TEXT PROVIDED =

MARGARET L. CLOUGH, Respondent,
v.
CARL B. STEEN, Appellant.
Civ. No. 8907.
California Court of Appeals. Second Appellate District, Division Two.
December 29, 1934.Paul Nourse and Forrest A. Betts for Appellant.
Wm. Christensen and Wm. H. Wilson for Respondent.
Stephens, P. J.
Plaintiff, with her husband and minor child, was involved in an accident with defendant's automobile, *393 in which she was injured and her son was killed. She recovered judgment for damages from which defendant appeals. No question as to negligence or contributory negligence is raised, the sole question on appeal being one of damages.
By reason of the accident plaintiff received certain lacerations and contusions on her body. These she set out in her complaint, and then alleged that the knowledge of the tragic death of her son "immediately threw her into a state of profound shock" which caused mental and physical disorders for which she sought damages. The court found (par. IV) that plaintiff was physically injured by the accident and (VI) that the knowledge of her son's death threw plaintiff into a state of profound shock, mental suffering and sickness; that plaintiff's condition causes her mental and nervous suffering and (VII) that by reason of the injuries set out in paragraphs IV and VI plaintiff has suffered and now suffers shaking, mental and nervous suffering and a palsy and hysterical condition. Thereupon judgment was rendered for plaintiff in the sum of $20,000.

GIVEN INFORMATION =
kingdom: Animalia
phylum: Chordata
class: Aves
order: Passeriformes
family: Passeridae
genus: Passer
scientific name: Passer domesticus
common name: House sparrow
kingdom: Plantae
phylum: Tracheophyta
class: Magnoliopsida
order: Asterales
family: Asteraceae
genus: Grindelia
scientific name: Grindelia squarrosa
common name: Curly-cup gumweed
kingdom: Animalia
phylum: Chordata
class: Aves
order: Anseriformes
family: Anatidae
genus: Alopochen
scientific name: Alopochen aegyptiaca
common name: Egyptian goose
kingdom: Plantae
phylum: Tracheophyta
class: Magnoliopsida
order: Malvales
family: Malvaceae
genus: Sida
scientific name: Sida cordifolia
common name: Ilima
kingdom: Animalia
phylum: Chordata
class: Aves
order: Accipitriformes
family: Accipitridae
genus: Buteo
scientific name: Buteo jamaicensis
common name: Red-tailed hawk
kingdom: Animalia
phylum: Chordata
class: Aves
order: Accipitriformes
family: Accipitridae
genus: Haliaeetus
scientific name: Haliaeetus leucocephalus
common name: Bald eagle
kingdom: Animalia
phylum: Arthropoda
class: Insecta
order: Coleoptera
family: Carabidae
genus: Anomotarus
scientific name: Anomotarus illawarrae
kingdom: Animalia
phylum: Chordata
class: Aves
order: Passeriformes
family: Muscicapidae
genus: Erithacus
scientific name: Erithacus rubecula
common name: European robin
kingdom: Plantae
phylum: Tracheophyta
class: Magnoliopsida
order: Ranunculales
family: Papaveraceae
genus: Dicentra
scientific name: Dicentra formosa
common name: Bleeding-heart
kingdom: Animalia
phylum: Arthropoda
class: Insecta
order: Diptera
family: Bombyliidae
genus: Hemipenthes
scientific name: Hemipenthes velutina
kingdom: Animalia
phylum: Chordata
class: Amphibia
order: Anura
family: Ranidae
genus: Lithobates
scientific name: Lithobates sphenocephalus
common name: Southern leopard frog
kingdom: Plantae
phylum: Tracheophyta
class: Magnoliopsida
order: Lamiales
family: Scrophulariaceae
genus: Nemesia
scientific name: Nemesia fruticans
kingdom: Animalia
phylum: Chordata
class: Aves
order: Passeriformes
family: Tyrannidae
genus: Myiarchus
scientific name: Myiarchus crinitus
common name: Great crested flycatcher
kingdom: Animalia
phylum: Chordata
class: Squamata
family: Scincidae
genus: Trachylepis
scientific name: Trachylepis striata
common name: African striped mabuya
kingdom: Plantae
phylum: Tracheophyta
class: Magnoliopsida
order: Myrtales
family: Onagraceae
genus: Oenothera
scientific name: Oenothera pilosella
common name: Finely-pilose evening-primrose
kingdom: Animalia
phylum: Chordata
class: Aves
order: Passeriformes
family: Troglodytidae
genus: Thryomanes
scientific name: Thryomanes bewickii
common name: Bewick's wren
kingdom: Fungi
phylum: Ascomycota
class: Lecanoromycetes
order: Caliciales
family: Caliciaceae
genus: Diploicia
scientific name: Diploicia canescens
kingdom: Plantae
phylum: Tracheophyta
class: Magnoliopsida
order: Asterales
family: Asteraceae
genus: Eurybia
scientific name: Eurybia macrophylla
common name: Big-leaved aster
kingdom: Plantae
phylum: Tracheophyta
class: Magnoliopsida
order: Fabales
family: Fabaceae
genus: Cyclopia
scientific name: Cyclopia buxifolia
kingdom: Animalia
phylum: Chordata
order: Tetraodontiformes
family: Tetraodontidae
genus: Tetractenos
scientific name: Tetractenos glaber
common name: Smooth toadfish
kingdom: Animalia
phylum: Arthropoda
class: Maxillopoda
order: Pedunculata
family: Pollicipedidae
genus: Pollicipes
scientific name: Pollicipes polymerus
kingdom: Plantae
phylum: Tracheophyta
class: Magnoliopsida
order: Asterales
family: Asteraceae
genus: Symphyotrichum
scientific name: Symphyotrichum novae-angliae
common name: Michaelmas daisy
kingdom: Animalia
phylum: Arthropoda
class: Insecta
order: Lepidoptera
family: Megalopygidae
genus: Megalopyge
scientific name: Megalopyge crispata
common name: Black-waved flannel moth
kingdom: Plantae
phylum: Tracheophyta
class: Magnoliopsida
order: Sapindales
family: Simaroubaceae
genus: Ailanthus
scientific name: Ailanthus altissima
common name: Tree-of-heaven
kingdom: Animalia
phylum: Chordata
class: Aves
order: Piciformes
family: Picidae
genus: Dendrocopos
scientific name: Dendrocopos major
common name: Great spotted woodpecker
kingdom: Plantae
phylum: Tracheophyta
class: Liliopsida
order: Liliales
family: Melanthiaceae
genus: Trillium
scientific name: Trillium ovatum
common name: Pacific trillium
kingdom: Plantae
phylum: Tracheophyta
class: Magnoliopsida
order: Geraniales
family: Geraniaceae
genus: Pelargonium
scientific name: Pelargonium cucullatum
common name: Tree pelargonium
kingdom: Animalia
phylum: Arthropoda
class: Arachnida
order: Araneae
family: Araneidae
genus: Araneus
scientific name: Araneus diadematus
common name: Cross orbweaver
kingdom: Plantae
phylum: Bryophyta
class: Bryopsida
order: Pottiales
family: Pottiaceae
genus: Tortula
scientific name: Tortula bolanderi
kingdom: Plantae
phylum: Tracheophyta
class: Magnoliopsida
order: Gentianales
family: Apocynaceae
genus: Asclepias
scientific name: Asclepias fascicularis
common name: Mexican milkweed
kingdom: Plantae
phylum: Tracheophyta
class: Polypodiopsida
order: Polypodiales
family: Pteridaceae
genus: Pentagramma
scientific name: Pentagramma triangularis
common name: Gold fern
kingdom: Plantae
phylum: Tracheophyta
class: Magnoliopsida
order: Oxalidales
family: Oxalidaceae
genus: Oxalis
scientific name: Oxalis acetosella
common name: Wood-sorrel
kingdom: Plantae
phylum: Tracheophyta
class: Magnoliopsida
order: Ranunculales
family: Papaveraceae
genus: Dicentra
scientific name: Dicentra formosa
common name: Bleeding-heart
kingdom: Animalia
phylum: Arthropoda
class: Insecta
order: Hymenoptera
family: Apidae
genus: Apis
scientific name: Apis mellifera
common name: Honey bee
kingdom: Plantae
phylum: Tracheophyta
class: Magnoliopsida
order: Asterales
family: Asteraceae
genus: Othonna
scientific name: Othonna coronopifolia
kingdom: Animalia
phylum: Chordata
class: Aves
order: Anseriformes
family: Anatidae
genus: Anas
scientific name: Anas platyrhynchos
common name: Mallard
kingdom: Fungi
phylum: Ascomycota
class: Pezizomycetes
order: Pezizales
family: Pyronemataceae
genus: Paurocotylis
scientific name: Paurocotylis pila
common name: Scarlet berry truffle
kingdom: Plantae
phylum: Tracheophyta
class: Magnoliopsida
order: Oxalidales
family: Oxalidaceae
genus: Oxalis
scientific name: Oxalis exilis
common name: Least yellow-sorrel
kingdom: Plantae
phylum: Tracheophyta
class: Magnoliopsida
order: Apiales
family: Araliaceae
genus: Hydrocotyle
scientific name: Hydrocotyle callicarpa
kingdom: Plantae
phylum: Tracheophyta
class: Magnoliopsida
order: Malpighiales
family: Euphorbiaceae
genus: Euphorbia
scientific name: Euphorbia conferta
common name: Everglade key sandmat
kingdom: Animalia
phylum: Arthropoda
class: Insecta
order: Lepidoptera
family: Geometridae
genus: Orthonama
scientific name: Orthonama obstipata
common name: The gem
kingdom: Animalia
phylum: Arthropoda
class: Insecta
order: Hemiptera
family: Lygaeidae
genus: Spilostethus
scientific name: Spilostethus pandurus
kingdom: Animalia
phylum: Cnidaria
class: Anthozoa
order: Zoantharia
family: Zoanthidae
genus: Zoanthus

GOAL OF THE EXERCISE =
Decide whether each statement below agrees with the court opinion above, answering yes or no and quoting the exact words of the opinion that decide it. 1. The defendant's appeal challenges the finding of negligence. 2. The plaintiff's son died in the accident. 3. The judgment for the plaintiff was for $20,000.

FINISHED TASK =
1. No: "No question as to negligence or contributory negligence is raised, the sole question on appeal being one of damages."
2. Yes: "she was injured and her son was killed."
3. Yes: "judgment was rendered for plaintiff in the sum of $20,000."